"Guns vs. Butter" - Israeli Style
How does the “gun vs. butter” debate – whether to funnel more money to defense needs or to helping citizens – play out in Israel? Until now, it hasn't, because no government was prepared to significantly cut the defense budget in favor of a civilian agenda.
With the publishing Monday of the Trachtenberg Committee's report on lowering the cost of living in Israel, the question of how Israel's resources should be used came into sharp focus. The report recommends a series of tax cuts and benefits for Israelis, such as the implementation of free education for children.
Overall, the Trachtenberg committee recommends spending NIS 60 billion over the next five years on social needs - most of the money, the committee's report says, to come from the defense budget.
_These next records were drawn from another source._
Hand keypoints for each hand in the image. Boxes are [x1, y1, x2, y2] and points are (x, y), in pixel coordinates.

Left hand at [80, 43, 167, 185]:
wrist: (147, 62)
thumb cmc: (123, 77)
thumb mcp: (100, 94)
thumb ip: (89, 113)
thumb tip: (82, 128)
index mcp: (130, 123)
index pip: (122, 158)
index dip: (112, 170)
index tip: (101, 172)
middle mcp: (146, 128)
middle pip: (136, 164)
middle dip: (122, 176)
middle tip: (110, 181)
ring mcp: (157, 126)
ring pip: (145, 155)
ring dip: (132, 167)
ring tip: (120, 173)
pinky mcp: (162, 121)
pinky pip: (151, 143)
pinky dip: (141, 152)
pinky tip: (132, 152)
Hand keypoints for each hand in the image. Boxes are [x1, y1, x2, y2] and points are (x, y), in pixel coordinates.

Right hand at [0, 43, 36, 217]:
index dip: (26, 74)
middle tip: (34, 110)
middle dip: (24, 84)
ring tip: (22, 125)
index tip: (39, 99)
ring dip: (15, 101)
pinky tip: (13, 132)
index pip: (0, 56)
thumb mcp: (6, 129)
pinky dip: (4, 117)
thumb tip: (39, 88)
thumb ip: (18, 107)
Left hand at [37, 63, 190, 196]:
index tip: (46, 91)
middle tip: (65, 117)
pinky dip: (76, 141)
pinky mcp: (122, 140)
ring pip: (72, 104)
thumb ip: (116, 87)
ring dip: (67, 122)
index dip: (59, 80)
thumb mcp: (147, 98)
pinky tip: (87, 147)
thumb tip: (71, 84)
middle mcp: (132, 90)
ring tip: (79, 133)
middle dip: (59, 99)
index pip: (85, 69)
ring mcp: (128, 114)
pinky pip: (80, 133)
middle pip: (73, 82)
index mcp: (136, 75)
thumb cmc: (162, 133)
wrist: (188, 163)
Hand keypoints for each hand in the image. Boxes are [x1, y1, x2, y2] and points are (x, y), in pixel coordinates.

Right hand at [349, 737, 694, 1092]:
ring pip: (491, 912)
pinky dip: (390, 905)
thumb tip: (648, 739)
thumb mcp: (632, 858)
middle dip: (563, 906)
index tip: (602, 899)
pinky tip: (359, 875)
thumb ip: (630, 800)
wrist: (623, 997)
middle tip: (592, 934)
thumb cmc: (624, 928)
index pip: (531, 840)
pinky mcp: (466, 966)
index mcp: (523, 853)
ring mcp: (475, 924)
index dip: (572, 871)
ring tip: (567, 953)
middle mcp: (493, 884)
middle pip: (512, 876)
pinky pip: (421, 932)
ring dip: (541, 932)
Naturally, the Defense Ministry and the IDF are against such a cut, and officials have gone on record stressing the dangers of cutting defense spending. A spokesperson for the Defense Ministry told Israel Radio Tuesday that cutting the defense budget would actually endanger Israelis.
“Any cut in the defense budget will require us to manage the dangers and try to lessen the impact, but it is likely that some areas will remain exposed,” the official said, adding that “the decision to cut the defense budget is essentially an invitation for the convening of another Winograd Commission, and this time Treasury officials will be the ones answering the questions.”
The Winograd Commission, convened after the Second Lebanon War, determined that the IDF was poorly prepared before it entered the war in 2006 – and the budget cuts in defense would lead to another tragedy, the official said, that would entail a similar investigation in the future.
On Monday, a Defense Ministry official accused the Trachtenberg Committee of playing politics with the defense needs of the country. Current spending levels for defense were actually in line with the recommendations of the Winograd Commission, which projected the amounts that needed to be spent on defense for a decade – through 2016 – in order to rehabilitate the country's capabilities.
One source in the Ministry said that “the Treasury managed to avoid increasing the budget, to increase taxes, and to cut the defense budget using this report. These were goals that the Treasury has spoken about for a long time before the protests began and the Trachtenberg Committee. This gives us the feeling that they are using the report to damage the Defense Ministry's budget,” the source said.
But in Israel, the question of guns vs. butter is far more complicated than the question of shifting money between differing needs, said IDF Chief of Staff Benny Gantz Tuesday.
“The IDF is part of Israeli society and works for and with it,” meaning that as most Israelis serve the country via the IDF in one way or another, tampering with the defense budget will affect the very people the move is supposed to help. “The obligation of the IDF to provide for the security of Israelis is an important part of the future of Israel's citizens.”
In response to the criticism, Finance Minister Yuval Steinitz has responded by telling critics to stop “threatening Israelis with Winograd.” The Defense Ministry has a huge budget, and a small reduction will not hamper the IDF's ability to defend the country, Steinitz has said on several occasions.